• JOB 1:
In the entries below, copy out the lines from the line with "list 全局特化的结果并不是一个模板，它只是一个普通的类或者函数。 [156, 924, 1122, 950]" to the line with "list 仅仅把这个特化的声明紧跟在模板后面，这个特化的定义放到源文件中去。 [193, 1255, 1122, 1281]", both included, reproducing each one character for character.

───── DOCUMENT EXTRACT

To start, we know that the equation we are trying to find is a straight line. It hits the x-axis at -3 and the y-axis at -1.
Thus, we know that the line passes through (0, -1) and (-3, 0).
We can now find the gradient using the gradient form: [tex]\frac{y_1 - y_2}{x_1 - x_2}[/tex]
Thus, the gradient becomes: [tex]m = \frac{0 - (-1)}{-3 - 0}[/tex]
[tex]m = -\frac{1}{3}[/tex]
Since we have a point of interest and a gradient, we can use the point-gradient form of a straight line to find the equation of the straight line.
[tex]y - y_1 = m(x - x_1)[/tex]
Use either the y-intercept or the x-intercept as your point.
[tex]y + 1 = -\frac{1}{3}(x - 0)[/tex]
[tex]y + 1 = -\frac{1}{3}x[/tex]
Thus, the equation becomes:
[tex]y = -\frac{1}{3}x - 1[/tex]
Now, since the shaded region is below the line, we know that the inequality becomes:
[tex]y \leq -\frac{1}{3}x - 1[/tex]
But, since it's dotted, we need to exclude the line itself.
Thus, the inequality becomes:
[tex]y < -\frac{1}{3}x - 1[/tex]

──────────

• JOB 2:
Answer these questions on the worked inequality solution above:
(a) Through which two points does the line pass?
(b) What value does the gradient come out to?
(c) Why does the final inequality use strict "less than" rather than "less than or equal to"?

───── DATASET ENTRIES

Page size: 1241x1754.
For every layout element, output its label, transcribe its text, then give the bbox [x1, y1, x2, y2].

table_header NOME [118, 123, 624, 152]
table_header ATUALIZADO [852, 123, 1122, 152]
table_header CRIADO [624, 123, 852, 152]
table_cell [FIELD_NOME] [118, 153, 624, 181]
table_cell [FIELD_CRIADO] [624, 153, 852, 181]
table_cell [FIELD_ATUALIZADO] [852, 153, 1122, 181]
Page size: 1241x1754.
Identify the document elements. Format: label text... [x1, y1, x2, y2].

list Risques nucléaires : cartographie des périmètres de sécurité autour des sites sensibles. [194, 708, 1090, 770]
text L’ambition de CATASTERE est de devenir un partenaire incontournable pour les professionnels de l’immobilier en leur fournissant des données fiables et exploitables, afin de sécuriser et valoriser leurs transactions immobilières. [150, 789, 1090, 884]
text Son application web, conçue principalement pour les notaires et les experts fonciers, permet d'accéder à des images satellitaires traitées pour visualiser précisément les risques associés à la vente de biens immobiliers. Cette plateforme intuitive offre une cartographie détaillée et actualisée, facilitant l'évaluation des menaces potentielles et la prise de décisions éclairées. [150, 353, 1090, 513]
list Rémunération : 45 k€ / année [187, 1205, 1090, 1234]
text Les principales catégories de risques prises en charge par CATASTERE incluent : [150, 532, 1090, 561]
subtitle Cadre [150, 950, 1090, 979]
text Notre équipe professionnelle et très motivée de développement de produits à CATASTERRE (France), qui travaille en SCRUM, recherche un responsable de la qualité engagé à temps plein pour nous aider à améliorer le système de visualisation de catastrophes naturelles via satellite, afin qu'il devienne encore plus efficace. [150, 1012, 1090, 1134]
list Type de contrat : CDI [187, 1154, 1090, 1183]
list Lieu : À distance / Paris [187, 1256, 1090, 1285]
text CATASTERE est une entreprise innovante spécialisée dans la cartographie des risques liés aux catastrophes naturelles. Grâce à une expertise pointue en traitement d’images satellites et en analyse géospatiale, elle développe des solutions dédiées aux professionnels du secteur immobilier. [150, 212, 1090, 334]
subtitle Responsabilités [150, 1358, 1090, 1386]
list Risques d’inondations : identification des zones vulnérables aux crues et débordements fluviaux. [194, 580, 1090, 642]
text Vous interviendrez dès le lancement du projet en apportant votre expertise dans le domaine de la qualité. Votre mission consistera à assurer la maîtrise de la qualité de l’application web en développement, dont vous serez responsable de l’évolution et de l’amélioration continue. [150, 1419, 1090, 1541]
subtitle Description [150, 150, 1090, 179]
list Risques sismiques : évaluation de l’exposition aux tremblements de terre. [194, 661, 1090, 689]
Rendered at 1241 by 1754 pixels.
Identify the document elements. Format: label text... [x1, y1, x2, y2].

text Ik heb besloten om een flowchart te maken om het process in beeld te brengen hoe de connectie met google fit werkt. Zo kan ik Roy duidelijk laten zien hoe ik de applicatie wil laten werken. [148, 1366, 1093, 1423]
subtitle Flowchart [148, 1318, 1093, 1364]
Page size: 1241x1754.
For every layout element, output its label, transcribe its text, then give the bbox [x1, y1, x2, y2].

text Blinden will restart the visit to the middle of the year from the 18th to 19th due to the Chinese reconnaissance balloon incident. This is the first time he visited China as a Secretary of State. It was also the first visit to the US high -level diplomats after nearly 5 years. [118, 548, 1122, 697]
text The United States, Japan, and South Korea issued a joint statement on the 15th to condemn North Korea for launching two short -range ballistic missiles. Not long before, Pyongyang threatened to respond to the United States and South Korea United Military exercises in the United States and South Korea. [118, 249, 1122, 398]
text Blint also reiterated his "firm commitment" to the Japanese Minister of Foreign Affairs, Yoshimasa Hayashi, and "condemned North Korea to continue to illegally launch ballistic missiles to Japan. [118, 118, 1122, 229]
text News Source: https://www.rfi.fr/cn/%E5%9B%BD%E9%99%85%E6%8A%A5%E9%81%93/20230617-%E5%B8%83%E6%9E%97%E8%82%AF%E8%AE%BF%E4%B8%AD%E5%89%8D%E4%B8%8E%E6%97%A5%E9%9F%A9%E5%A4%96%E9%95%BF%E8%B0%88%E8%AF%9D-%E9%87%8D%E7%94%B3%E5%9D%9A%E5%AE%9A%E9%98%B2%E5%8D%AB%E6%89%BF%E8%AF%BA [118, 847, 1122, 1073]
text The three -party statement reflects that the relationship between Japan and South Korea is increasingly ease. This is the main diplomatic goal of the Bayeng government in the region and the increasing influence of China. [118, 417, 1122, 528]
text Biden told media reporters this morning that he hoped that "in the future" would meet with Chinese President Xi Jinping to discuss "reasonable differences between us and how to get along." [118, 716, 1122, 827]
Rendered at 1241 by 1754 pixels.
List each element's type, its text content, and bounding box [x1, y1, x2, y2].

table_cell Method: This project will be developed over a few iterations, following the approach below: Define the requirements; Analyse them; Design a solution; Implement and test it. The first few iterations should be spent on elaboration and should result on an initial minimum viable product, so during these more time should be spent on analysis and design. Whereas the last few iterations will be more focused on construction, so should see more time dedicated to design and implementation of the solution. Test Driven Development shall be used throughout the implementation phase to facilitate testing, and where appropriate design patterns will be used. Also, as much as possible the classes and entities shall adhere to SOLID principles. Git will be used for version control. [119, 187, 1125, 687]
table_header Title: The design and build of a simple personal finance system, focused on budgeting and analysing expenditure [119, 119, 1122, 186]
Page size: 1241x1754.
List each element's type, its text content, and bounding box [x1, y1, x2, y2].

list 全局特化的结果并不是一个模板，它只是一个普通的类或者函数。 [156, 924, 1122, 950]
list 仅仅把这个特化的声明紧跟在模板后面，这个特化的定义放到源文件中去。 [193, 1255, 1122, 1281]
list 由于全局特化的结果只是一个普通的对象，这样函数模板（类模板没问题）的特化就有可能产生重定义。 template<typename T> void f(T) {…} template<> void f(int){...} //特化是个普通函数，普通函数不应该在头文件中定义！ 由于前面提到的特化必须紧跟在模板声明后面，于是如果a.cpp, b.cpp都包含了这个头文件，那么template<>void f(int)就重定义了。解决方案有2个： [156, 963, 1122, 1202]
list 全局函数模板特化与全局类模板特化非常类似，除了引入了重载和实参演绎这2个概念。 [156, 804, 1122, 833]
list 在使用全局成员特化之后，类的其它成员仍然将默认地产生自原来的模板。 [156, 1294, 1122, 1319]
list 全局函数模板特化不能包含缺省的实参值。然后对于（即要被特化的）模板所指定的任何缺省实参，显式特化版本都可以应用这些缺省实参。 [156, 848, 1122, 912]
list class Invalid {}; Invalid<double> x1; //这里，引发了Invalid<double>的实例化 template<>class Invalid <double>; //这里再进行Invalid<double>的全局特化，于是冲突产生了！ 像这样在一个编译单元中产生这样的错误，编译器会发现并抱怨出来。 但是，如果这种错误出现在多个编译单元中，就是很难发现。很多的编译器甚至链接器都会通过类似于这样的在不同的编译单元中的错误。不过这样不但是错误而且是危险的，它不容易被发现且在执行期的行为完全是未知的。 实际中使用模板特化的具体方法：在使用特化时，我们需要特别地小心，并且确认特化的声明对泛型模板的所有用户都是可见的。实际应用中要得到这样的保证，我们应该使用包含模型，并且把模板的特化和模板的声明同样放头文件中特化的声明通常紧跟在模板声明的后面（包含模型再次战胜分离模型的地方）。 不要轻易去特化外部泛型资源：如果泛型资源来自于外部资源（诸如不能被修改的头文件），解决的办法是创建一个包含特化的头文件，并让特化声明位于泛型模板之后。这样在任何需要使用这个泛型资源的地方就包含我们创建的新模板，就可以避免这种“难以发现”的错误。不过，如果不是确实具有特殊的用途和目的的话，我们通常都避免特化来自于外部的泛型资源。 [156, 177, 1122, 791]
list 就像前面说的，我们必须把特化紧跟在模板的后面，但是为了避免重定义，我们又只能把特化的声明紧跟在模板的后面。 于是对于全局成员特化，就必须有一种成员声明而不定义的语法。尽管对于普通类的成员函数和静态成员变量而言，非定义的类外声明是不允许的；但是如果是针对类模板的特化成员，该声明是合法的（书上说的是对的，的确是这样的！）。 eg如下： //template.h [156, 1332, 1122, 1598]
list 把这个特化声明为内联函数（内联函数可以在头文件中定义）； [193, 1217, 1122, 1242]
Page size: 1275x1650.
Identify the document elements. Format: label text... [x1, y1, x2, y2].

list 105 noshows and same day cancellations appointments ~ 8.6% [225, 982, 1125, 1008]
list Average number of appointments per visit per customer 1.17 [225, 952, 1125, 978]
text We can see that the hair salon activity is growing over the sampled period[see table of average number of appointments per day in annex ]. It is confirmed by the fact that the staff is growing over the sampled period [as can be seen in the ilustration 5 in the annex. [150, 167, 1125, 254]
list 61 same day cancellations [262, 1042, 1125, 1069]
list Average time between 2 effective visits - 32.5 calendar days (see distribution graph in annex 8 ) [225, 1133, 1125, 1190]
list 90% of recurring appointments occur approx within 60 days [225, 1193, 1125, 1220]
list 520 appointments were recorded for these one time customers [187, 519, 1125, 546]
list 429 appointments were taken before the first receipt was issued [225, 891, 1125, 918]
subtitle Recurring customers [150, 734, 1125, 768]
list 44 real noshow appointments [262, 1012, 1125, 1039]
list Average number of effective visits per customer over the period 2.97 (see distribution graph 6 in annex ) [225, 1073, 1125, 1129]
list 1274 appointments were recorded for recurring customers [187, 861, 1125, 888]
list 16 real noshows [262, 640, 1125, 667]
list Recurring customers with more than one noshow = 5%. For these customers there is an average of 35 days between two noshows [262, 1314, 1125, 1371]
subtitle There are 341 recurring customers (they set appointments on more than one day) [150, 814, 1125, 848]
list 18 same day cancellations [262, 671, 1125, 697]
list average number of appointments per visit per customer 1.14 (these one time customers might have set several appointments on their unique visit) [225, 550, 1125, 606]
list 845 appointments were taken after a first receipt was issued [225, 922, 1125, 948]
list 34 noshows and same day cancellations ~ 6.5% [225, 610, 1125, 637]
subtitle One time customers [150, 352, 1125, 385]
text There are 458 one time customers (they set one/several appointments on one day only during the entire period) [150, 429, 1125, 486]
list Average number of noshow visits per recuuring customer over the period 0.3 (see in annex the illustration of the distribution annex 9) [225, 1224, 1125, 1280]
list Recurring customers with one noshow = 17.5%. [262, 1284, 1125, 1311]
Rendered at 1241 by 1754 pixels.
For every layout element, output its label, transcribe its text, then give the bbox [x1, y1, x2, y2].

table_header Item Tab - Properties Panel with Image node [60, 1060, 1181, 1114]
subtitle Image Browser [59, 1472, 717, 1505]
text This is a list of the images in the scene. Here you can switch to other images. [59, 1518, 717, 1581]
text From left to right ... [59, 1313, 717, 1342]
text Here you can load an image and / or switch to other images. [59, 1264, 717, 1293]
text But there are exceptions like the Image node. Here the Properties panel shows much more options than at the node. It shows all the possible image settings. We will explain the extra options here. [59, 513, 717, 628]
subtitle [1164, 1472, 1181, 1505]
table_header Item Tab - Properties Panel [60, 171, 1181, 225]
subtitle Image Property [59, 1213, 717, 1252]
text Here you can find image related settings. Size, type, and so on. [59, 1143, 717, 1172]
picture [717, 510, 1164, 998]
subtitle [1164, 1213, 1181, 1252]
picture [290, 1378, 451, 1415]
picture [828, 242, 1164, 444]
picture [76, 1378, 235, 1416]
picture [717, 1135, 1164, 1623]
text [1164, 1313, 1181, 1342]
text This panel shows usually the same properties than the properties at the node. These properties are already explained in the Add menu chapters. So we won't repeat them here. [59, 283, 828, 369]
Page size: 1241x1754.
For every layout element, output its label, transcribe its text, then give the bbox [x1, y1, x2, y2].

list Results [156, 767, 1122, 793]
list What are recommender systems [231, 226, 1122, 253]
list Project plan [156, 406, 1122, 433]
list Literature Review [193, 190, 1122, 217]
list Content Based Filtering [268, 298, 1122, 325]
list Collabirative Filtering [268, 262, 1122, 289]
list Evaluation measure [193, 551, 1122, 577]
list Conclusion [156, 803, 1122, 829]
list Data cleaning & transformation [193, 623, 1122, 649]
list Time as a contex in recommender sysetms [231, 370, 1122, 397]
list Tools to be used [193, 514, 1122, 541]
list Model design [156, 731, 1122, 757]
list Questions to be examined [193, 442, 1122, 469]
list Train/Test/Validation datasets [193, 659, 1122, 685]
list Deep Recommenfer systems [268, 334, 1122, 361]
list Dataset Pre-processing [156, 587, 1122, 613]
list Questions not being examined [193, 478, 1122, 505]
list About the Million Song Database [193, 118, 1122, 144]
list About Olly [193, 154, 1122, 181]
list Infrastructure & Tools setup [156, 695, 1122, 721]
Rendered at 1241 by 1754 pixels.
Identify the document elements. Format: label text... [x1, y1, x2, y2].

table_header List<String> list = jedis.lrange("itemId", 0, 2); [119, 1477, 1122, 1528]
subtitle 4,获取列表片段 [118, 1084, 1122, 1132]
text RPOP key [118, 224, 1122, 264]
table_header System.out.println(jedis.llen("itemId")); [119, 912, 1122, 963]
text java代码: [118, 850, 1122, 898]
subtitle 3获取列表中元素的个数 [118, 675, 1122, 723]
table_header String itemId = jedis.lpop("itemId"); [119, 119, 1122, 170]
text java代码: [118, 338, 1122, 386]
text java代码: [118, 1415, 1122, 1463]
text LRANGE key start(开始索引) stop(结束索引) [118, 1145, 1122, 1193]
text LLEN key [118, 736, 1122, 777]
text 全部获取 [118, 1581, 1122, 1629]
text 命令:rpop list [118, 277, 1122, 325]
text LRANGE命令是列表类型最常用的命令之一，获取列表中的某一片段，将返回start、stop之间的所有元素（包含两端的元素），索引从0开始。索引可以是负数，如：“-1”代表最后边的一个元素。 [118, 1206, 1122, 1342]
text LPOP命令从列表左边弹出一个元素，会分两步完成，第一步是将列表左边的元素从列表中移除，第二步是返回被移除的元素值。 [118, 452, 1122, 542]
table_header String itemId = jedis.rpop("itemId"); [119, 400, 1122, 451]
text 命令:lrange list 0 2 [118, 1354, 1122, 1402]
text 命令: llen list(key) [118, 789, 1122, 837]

──────────

• RESPONSE 1:
list 全局特化的结果并不是一个模板，它只是一个普通的类或者函数。 [156, 924, 1122, 950]
list 仅仅把这个特化的声明紧跟在模板后面，这个特化的定义放到源文件中去。 [193, 1255, 1122, 1281]

• RESPONSE 2:
(a) (0, -1) and (-3, 0)
(b) m = -1/3
(c) The line is dotted, so the line itself has to be excluded.